Nazlı Mustafa'nın karşısında her ne kadar dik durmak istese de bunu başaramayarak başını önüne eğdi. Neticede onunla nişanlı olduğu halde Fatih'e âşık olan ve Mustafa'yı aldatan kendisiydi. Her ne kadar onun da burada Nazlı yurt dışındayken bir keşiş hayatı yaşadığını düşünmese de bu Nazlı'nın yanlışını, ayıbını değiştirmezdi.

"Mustafa korkutma beni, ben ilk defa seni bu kadar yorgun, gömleğini ütüsüz görüyorum. Sen her zaman lafa doğrudan girersin. Yine öyle yap lütfen. Babam nerede? Siz iyi misiniz?"

Mustafa çenesini sıkarak yutkundu ve gözlerini Nazlı'dan kaçırdı. Bu da onun için beklenmedik bir tepkiydi.
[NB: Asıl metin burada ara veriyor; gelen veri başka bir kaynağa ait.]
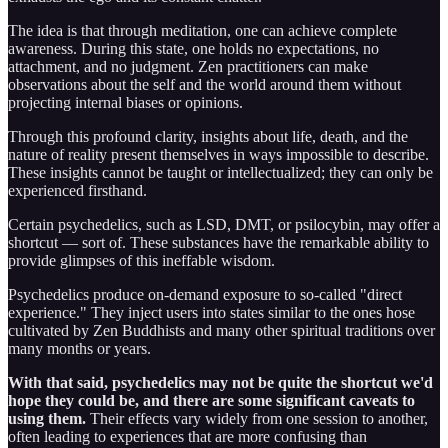
The idea is that through meditation, one can achieve complete
awareness. During this state, one holds no expectations, no
attachment, and no judgment. Zen practitioners can make
observations about the self and the world around them without
projecting internal biases or opinions.
Through this profound clarity, insights about life, death, and the
nature of reality present themselves in ways impossible to describe.
These insights cannot be taught or intellectualized; they can only be
experienced firsthand.
Certain psychedelics, such as LSD, DMT, or psilocybin, may offer a
shortcut — sort of. These substances have the remarkable ability to
provide glimpses of this ineffable wisdom.
Psychedelics produce on-demand exposure to so-called "direct
experience." They inject users into states similar to the ones hose
cultivated by Zen Buddhists and many other spiritual traditions over
many months or years.
With that said, psychedelics may not be quite the shortcut we'd
hope they could be, and there are some significant caveats to
using them.
Their effects vary widely from one session to another,
often leading to experiences that are more confusing than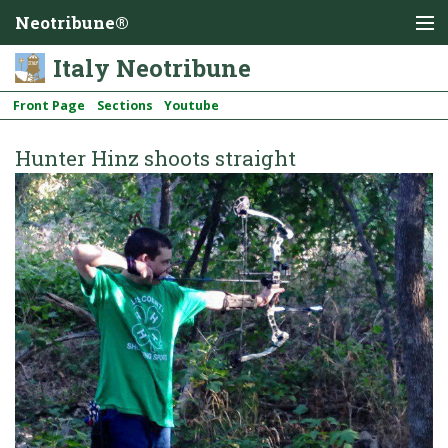
Neotribune®
Italy Neotribune
Front Page
Sections
Youtube
Hunter Hinz shoots straight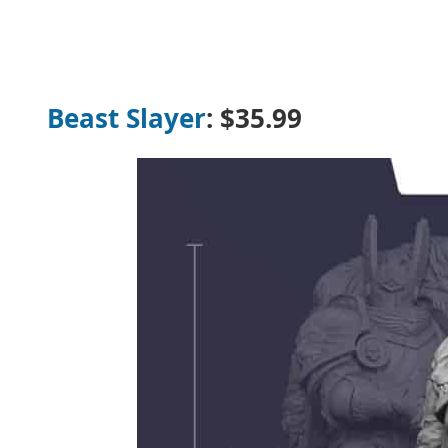
Beast Slayer
:
$35.99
Yıllardır hep Mustafa Nazlı'ya Nazlı ise onun dışında her yere bakardı.

"Dün gece bir kaza oldu, babamızı kaybettik Nazlı."

Nazlı duyduğu şeyi anlamlandırmaya çalışarak dolan gözlerini kırpıp birkaç saniye düşündü. Babası, koskoca adam nasıl bir kaza geçirmiş olabilirdi ki? Kaybettik derken düşündüğü şeyi kast ediyor olamazdı herhalde Mustafa.

"Nasıl? Anlamadım."

"Başımız sağ olsun."

Yanakları ıslanırken dünyasının başına yıkıldığını, yerin altından kaydığını hissetti Nazlı. Muhtemelen ayakta olsaydı bunu duyduktan sonra yere yığılırdı.